“Non communication days”.
It has been brought to our attention that as a result of the 30 hour rule, some Deaf people are being asked to have “non communication days”. These are days when no communication support is provided, so they are expected to get on with tasks that don’t require any communication. This has even been agreed by some employers, who by not challenging it, are sending out the message that this is acceptable.
We are appalled by this. The UN Convention on the Rights of People with Disabilities (UNCRPD), Article 27, states that “Persons with disabilities have equal rights to work and gain a living.” This is being severely impeded by the current guidance being implemented. Our biggest fear is that the lower pay will result in deaf people having to employ sub-standard support, that doesn’t meet their needs and restricts their ability to progress, or, worse they will become unemployable.

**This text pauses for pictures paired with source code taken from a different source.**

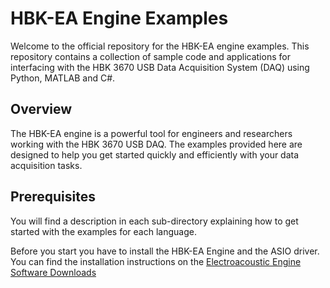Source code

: # HBK-EA Engine Examples

Welcome to the official repository for the HBK-EA engine examples. This repository contains a collection of sample code and applications for interfacing with the HBK 3670 USB Data Acquisition System (DAQ) using Python, MATLAB and C#. 

## Overview

The HBK-EA engine is a powerful tool for engineers and researchers working with the HBK 3670 USB DAQ. The examples provided here are designed to help you get started quickly and efficiently with your data acquisition tasks.

## Prerequisites

You will find a description in each sub-directory explaining how to get started with the examples for each language.

Before you start you have to install the HBK-EA Engine and the ASIO driver. You can find the installation instructions on the [Electroacoustic Engine Software Downloads](https://www.hbkworld.com/en/services-support/support/support-bksv/downloads/3670-usb-audio-demo-tool/bz-7852-electro-acoustic-engine)

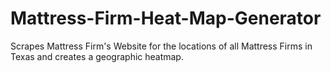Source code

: # Mattress-Firm-Heat-Map-Generator
Scrapes Mattress Firm's Website for the locations of all Mattress Firms in Texas and creates a geographic heatmap. 
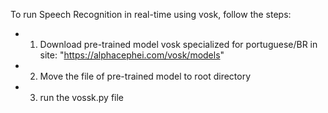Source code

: To run Speech Recognition in real-time using vosk, follow the steps:
- 1. Download pre-trained model vosk specialized for portuguese/BR in site: "https://alphacephei.com/vosk/models"
- 2. Move the file of pre-trained model to root directory
- 3. run the vossk.py file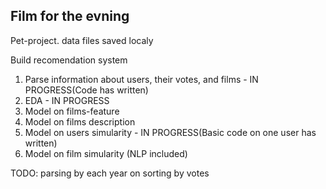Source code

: ## Film for the evning
Pet-project.
data files saved localy

Build recomendation system
1) Parse information about users, their votes, and films - IN PROGRESS(Code has written)
2) EDA - IN PROGRESS
3) Model on films-feature
4) Model on films description
5) Model on users simularity - IN PROGRESS(Basic code on one user has written)
6) Model on film simularity (NLP included)

 TODO: parsing by each year on sorting by votes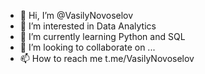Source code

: - 👋 Hi, I’m @VasilyNovoselov
- 👀 I’m interested in Data Analytics
- 🌱 I’m currently learning Python and SQL
- 💞️ I’m looking to collaborate on ...
- 📫 How to reach me t.me/VasilyNovoselov

<!---
VasilyNovoselov/VasilyNovoselov is a ✨ special ✨ repository because its `README.md` (this file) appears on your GitHub profile.
You can click the Preview link to take a look at your changes.
--->
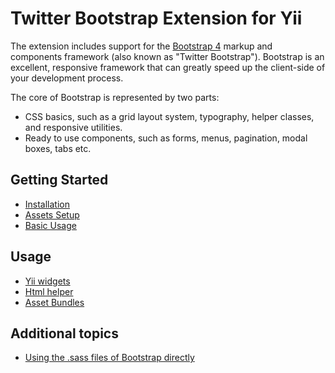 Twitter Bootstrap Extension for Yii
===================================

The extension includes support for the [Bootstrap 4](http://getbootstrap.com/) markup and components framework
(also known as "Twitter Bootstrap"). Bootstrap is an excellent, responsive framework that can greatly speed up the
client-side of your development process.

The core of Bootstrap is represented by two parts:

- CSS basics, such as a grid layout system, typography, helper classes, and responsive utilities.
- Ready to use components, such as forms, menus, pagination, modal boxes, tabs etc.

Getting Started
---------------

* [Installation](installation.md)
* [Assets Setup](assets-setup.md)
* [Basic Usage](basic-usage.md)

Usage
----- 

* [Yii widgets](usage-widgets.md)
* [Html helper](helper-html.md)
* [Asset Bundles](asset-bundles.md)

Additional topics
-----------------

* [Using the .sass files of Bootstrap directly](topics-sass.md)
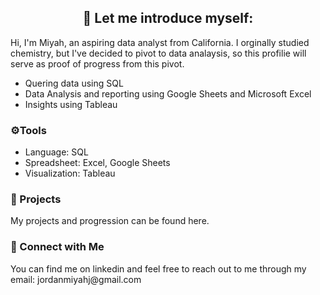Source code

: <h2 align="center"> 👋 Let me introduce myself:</h2>
Hi, I'm Miyah, an aspiring data analyst from California. I orginally studied chemistry, but I've decided to pivot to data analaysis, so this profilie will serve as proof of progress from this pivot.

- Quering data using SQL
- Data Analysis and reporting using Google Sheets and Microsoft Excel
- Insights using Tableau

<h3>⚙️Tools</h3>

  - Language: SQL
  - Spreadsheet: Excel, Google Sheets
  - Visualization: Tableau

<h3>📑 Projects</h3>
My projects and progression can be found here.

<h3>📶 Connect with Me</h3>
You can find me on linkedin and feel free to reach out to me through my email: jordanmiyahj@gmail.com


<!---
miyahj/miyahj is a ✨ special ✨ repository because its `README.md` (this file) appears on your GitHub profile.
You can click the Preview link to take a look at your changes.
--->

One Deaf professional we spoke to told us:
“I have always worked in a hearing environment. I have been lucky over the past 20 years, as I have developed skills and abilities that has given me the opportunity to not just develop as a manager, but to get to the level of CEO. This would not have happened if I did not have Access to Work resources. I have valued that resource and have used it well. But one of the things that has often been difficult is the level of resources you are allocated – you have to provide very detailed information about how you will use if that is sometimes difficult to predict. This often meant that there was no resources for 5 days support, this meant that at least one day a week is what I have always called a “non communication day” – when there was no interpreter.
This can feel very isolating and lonely. It can lead to miscommunication with hearing colleagues, who assume you have understood, as well as missing out on vital office chat and information being exchanged. For a manager this information in essential. Sometimes urgent decisions need to be made, without support this is often taken over by other members of staff. As a manager this leaves you feeling powerless and that you have lost control.
I am the expert of my own situation. The resources have got to work for me and be there to enable me to do my job”.
However, this is not merely an issue to do with employment, but a basic human right.
The higher support needs and therefore hours needed by Deaf people sets them apart from other AtW users. The governments own definition of discrimination states that “You can discriminate indirectly with working conditions or rules that disadvantage one group of people more than another.” https://www.gov.uk/employer-preventing-discrimination.
We don’t feel that it is too strong a statement to suggest this is what is currently happening to the Deaf community as a result of the 30 hour rule. We are of the opinion that the DWP are indirectly discriminating against Deaf people.
The Limping Chicken mentioned the non-communication day in their article “Things I am pleased, and not so pleased about, this Christmas”. We would like to thank Jen Dodds for raising awareness of the issue and our campaign.